Indien alle partijen minstens 60 zetten duren dan zou de optimale reserve 30 minuten zijn. Echter met mijn mix van partijen heb je volgens het theoretisch model dus best niet meer of minder dan 7 minuten reserve maar de verschillen zijn extreem klein. Bovendien ik hou hier opnieuw geen rekening met de notatieplicht waardoor wellicht een extra 50% marge bovenop moet worden genomen.
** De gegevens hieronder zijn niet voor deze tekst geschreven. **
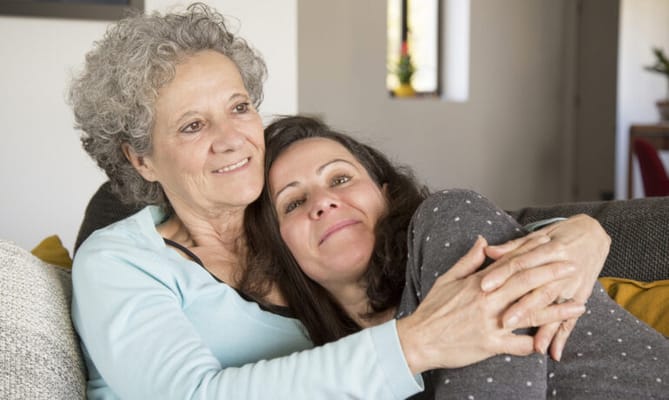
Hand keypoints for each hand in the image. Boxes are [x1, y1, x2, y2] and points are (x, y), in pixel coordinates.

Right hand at [396, 236, 584, 373]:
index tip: (550, 243)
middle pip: (525, 283)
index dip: (531, 252)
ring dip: (556, 309)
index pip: (510, 262)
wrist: (417, 338)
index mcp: (478, 283)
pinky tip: (551, 344)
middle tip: (573, 266)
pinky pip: (517, 346)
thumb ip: (469, 261)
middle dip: (551, 273)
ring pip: (529, 314)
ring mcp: (490, 322)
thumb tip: (484, 241)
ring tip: (578, 306)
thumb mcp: (447, 279)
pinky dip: (534, 345)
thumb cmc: (432, 309)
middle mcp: (487, 300)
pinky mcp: (489, 344)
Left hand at [481, 214, 610, 359]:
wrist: (594, 234)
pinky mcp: (580, 296)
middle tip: (504, 321)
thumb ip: (513, 247)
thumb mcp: (537, 236)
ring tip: (534, 346)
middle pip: (538, 288)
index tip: (483, 286)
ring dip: (545, 327)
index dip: (501, 274)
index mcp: (547, 249)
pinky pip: (571, 320)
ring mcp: (573, 284)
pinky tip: (554, 353)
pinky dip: (563, 337)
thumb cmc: (559, 235)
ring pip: (555, 307)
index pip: (519, 263)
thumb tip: (489, 251)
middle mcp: (562, 267)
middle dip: (522, 306)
Mijn algemene aanbeveling voor een reserve zou dus eerder 10 minuten zijn maar het spreekt voor zich dat ik niet het laatste woord hierover heb. Speelstijl, keuze van opening ... kunnen allemaal ook de optimale tijdsverdeling beïnvloeden.
Ik vermoed dat de meeste amateurs zich niet wensen bezig te houden met zulke statistische analyses maar ik wil de gewone clubschaker er toch op wijzen dat in topschaak deze materie heel ernstig wordt bestudeerd. Ik geloof niet dat het toeval was dat in de recente Grand-Final van de Airthings-Masters Carlsen 1 seconde minder bood op de Armageddon dan Nakamura. Beiden zijn zich heel goed bewust van hun kansen bij het bieden op de tijdshandicap want dat laten ze zonder twijfel uitpluizen door hun secondanten.
Een tipje van de sluier betreffende de complexiteit betreffende kansberekening in armageddons kan je lezen in het artikel Non linearity in armageddon bidding ostensibly you give up more time in higher timecontrol. Met de snellere tempi wordt een goede tijdsindeling steeds belangrijker. In een volgend artikel bekijken we een ander facet hiervan.